KNeighborsClassifier(algorithm='auto', leaf_size=30, metric='minkowski',
           metric_params=None, n_jobs=1, n_neighbors=1, p=2,
           weights='uniform')

### 5. Get predictions
Apply the model to the test data set, predicting the label from features.

In [89]:
yfit = knn.predict(xtest)

### 6. Assess the goodness of fit 
Measure the accuracy of the model by comparing the predicted values to the actual labels in the test.

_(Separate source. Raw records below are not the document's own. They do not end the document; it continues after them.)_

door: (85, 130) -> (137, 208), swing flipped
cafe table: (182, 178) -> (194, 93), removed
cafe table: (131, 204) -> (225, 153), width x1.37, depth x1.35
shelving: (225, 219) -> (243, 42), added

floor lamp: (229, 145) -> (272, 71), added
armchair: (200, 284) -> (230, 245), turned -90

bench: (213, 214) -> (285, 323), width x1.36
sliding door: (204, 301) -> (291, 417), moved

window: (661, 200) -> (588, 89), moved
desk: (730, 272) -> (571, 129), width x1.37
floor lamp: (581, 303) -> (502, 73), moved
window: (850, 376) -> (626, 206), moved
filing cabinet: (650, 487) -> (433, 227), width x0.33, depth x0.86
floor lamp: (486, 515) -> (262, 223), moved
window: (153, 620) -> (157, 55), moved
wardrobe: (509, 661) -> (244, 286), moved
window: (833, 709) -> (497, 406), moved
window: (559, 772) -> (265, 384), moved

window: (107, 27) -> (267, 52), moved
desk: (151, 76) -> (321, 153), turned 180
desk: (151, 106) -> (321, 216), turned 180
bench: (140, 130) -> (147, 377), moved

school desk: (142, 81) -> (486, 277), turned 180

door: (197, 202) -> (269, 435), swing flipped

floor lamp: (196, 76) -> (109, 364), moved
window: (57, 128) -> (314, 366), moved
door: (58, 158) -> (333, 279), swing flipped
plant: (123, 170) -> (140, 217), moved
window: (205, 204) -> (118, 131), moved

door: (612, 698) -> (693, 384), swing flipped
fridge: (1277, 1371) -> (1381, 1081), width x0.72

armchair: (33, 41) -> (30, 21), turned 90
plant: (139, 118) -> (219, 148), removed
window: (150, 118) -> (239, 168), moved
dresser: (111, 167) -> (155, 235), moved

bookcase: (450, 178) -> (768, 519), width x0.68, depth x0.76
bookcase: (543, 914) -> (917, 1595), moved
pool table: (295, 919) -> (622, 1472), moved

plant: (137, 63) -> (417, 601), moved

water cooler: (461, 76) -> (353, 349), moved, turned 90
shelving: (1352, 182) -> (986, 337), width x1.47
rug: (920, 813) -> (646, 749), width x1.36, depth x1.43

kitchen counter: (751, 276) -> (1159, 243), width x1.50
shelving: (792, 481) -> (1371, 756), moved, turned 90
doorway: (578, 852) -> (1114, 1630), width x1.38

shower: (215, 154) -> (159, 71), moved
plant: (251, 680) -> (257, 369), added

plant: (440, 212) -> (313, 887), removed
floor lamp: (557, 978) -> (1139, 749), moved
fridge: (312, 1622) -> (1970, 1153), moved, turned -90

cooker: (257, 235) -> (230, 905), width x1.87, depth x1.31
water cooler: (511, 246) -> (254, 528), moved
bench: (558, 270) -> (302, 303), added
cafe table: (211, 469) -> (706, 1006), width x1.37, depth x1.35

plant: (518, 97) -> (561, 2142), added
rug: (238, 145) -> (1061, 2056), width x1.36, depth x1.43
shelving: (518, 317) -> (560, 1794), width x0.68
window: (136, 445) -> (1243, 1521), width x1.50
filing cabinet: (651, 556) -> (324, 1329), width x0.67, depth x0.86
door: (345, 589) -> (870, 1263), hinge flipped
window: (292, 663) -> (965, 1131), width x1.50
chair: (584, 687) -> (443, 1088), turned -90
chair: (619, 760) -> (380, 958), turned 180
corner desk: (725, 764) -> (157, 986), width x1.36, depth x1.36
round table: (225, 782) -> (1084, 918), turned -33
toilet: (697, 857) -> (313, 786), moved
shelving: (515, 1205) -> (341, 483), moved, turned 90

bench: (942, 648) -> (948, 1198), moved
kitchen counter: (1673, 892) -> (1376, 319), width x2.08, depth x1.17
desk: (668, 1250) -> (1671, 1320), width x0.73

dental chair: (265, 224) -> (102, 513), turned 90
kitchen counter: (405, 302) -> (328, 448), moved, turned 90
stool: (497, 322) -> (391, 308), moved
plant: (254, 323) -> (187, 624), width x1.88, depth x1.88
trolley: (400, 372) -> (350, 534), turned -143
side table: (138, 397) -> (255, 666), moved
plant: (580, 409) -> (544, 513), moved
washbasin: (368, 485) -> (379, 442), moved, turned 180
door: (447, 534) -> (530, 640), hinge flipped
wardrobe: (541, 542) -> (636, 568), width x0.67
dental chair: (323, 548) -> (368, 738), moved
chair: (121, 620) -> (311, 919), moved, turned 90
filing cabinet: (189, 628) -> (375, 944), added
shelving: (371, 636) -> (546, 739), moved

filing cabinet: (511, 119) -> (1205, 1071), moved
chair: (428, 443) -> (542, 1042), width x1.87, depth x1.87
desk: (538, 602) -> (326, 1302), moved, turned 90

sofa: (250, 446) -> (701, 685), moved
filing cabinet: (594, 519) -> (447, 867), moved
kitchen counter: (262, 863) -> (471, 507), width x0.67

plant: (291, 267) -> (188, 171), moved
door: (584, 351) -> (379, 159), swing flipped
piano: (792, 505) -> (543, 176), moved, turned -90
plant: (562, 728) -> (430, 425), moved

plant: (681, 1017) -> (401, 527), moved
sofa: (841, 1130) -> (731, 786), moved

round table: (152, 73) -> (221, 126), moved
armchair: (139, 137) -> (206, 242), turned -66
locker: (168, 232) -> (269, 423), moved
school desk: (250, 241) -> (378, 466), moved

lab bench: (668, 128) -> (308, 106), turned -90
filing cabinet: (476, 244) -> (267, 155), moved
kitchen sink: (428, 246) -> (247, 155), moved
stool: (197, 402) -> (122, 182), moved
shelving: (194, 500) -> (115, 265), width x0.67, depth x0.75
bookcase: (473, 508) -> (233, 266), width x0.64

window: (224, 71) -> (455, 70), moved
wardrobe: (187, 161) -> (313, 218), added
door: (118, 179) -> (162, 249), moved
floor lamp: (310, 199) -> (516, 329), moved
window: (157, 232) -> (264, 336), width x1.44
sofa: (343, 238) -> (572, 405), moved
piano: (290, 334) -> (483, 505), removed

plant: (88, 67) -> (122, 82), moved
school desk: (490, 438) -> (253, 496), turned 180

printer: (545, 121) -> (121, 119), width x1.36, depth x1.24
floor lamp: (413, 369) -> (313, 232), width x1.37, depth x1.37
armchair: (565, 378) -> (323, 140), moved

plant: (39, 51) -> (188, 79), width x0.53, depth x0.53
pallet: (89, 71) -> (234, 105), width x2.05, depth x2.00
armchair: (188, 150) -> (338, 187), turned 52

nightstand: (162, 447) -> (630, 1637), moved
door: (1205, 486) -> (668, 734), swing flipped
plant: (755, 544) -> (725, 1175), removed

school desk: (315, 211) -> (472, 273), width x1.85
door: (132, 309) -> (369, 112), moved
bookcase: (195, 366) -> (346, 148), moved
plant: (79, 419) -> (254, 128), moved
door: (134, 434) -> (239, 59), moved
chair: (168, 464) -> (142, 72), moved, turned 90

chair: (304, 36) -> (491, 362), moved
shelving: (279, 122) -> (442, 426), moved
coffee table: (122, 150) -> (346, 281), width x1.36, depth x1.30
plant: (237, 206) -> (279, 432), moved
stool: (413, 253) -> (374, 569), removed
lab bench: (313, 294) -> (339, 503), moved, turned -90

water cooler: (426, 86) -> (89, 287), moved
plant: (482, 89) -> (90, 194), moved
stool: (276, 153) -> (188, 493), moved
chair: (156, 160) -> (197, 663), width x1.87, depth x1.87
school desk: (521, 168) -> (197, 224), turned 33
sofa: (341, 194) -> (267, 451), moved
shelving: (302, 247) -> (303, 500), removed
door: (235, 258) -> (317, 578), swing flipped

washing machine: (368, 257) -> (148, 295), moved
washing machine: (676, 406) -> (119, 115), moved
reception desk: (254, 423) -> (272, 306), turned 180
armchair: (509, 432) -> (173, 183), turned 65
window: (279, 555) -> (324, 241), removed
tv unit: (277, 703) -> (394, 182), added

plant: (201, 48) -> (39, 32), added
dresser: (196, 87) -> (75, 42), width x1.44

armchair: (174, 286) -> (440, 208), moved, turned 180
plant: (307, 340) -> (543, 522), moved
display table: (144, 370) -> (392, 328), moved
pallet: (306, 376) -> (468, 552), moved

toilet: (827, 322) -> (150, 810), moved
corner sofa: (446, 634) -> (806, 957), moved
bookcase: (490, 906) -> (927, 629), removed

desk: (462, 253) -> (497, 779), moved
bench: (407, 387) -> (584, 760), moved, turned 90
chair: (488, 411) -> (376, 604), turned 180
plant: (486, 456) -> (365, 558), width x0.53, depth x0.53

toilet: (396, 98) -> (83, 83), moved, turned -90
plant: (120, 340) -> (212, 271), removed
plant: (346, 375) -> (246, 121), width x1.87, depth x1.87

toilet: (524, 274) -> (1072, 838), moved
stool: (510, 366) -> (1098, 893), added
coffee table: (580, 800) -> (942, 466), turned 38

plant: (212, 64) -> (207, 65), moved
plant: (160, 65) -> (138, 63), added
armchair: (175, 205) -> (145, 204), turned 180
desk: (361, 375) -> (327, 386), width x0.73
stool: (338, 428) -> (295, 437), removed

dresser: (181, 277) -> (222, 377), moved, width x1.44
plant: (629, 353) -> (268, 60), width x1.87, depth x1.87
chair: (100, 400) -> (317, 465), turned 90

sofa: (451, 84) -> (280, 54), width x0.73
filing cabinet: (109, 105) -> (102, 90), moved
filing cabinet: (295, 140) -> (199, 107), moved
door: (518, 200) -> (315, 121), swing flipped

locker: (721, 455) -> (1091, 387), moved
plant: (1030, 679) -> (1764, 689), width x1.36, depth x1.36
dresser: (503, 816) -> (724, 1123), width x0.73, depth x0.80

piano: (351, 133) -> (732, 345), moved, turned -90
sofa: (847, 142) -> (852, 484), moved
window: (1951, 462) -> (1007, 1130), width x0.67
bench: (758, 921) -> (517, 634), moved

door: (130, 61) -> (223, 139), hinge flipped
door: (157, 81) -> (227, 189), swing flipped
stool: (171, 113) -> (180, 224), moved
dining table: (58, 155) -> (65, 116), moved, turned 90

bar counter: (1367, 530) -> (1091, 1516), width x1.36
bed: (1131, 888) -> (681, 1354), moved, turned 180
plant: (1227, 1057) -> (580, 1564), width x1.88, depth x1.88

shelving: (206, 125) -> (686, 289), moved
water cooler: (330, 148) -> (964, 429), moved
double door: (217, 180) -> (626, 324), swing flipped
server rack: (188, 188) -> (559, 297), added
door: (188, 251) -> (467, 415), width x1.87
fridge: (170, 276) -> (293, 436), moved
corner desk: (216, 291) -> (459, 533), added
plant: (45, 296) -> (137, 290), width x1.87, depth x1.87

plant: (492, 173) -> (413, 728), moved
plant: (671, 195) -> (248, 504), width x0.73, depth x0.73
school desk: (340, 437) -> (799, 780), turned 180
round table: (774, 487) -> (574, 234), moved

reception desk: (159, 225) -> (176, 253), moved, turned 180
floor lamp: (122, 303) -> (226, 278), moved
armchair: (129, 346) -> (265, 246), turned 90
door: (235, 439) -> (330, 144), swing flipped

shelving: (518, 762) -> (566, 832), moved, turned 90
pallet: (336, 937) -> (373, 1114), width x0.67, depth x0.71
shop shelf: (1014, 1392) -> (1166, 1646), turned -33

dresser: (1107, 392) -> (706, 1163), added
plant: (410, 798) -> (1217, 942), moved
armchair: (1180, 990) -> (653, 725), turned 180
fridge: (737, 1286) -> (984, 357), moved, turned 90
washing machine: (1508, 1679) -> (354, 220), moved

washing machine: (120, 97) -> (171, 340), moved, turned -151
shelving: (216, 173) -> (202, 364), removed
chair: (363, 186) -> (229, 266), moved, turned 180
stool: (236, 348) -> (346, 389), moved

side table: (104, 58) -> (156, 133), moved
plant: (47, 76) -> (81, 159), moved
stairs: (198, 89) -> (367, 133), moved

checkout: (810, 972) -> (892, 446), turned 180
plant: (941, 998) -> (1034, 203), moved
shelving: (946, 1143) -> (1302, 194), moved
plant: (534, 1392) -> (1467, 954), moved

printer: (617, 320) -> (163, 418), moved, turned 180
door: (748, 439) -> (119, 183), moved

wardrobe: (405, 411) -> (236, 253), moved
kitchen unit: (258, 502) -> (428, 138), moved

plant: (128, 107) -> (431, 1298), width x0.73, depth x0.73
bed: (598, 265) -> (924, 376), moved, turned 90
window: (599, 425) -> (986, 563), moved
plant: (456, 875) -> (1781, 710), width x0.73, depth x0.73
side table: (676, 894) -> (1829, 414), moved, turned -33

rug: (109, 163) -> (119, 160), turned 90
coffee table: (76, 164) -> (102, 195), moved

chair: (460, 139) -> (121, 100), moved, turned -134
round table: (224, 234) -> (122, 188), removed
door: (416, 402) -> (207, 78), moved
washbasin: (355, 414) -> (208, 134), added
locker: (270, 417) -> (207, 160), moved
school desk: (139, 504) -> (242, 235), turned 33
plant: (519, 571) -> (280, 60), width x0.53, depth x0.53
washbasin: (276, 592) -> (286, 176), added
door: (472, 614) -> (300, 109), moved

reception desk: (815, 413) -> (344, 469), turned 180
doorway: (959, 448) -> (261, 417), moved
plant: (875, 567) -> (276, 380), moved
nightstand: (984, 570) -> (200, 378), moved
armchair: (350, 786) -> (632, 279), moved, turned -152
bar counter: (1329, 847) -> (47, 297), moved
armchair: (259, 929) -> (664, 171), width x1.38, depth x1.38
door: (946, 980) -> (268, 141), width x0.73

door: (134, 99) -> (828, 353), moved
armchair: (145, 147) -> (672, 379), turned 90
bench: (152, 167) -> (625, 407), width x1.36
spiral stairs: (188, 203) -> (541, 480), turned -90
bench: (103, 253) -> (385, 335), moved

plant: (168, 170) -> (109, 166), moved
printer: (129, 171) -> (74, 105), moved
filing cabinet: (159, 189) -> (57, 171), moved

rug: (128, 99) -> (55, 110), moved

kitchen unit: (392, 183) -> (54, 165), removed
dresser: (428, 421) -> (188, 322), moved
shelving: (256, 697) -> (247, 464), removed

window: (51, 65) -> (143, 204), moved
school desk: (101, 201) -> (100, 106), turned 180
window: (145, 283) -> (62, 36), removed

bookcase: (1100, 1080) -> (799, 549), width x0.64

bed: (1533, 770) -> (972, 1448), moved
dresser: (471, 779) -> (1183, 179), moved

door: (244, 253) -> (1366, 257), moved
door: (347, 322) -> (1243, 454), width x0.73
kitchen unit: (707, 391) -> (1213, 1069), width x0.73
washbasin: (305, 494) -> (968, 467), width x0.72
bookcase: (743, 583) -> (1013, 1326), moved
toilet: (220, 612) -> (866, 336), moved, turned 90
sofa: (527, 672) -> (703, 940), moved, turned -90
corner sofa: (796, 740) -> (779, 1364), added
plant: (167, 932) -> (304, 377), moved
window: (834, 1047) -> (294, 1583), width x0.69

And we used cross validation to optimize the model.

In [90]:
np.mean(yfit == ytest)

0.9867256637168141

In [91]:
cmap = {"Bombus pensylvanicus": "pink", "Bombus occidentalis": "grey", "Bombus terricola": "skyblue"}
c, a, m = toyplot.scatterplot(
    data.decimalLongitude,
    data.decimalLatitude,
    opacity=0.5,
    color=[cmap[i] for i in data.species],
    width=300,
    height=250
);
a.scatterplot(
    xtest[:, 0], xtest[:, 1], size=8, 
    mstyle={"stroke": 'black'},
    color=[cmap[i] for i in ytest],
);

In [92]:
# Cross validation to optimize the model 
cvs = np.zeros(200)
for k in range(1, 200):
    knn = KNeighborsClassifier(n_neighbors=k)
    knn.fit(xtrain, ytrain)
    yfit = knn.predict(xtest)
    cvs[k] = np.mean(yfit == ytest)

In [93]:
toyplot.plot(cvs, height=300, width=350, ymin=0.75);

In [94]:
cvs.argmax()

6

In [95]:
knn = KNeighborsClassifier(n_neighbors=cvs.argmax())
knn.fit(xtrain, ytrain)
yfit = knn.predict(xtest)
np.mean(yfit == ytest) # Give the score of the test.

0.9889380530973452

In [96]:
cmap = {"Bombus pensylvanicus": "pink", "Bombus occidentalis": "grey", "Bombus terricola": "skyblue"}
c, a, m = toyplot.scatterplot(
    data.decimalLongitude,
    data.decimalLatitude,
    opacity=0.5,
    color=[cmap[i] for i in data.species],
    width=300,
    height=250
);
a.scatterplot(
    xtest[:, 0], xtest[:, 1], size=8, 
    mstyle={"stroke": 'black'},
    color=[cmap[i] for i in ytest])

<toyplot.mark.Scatterplot at 0x1a2267eba8>

### 7. Summary
I focused on the occurrence data of three Bombus species: *occidentalis* *pensylvanicus* and *terricola*. I used their species names as labels, and their longitude and latitude as features. I developed the knn model to predict the species identity based on their coordinate information. After cross validation (let `n_neighbors` be 6), we got the test score 0.9889380530973452, which indicated this is a good model for prediction.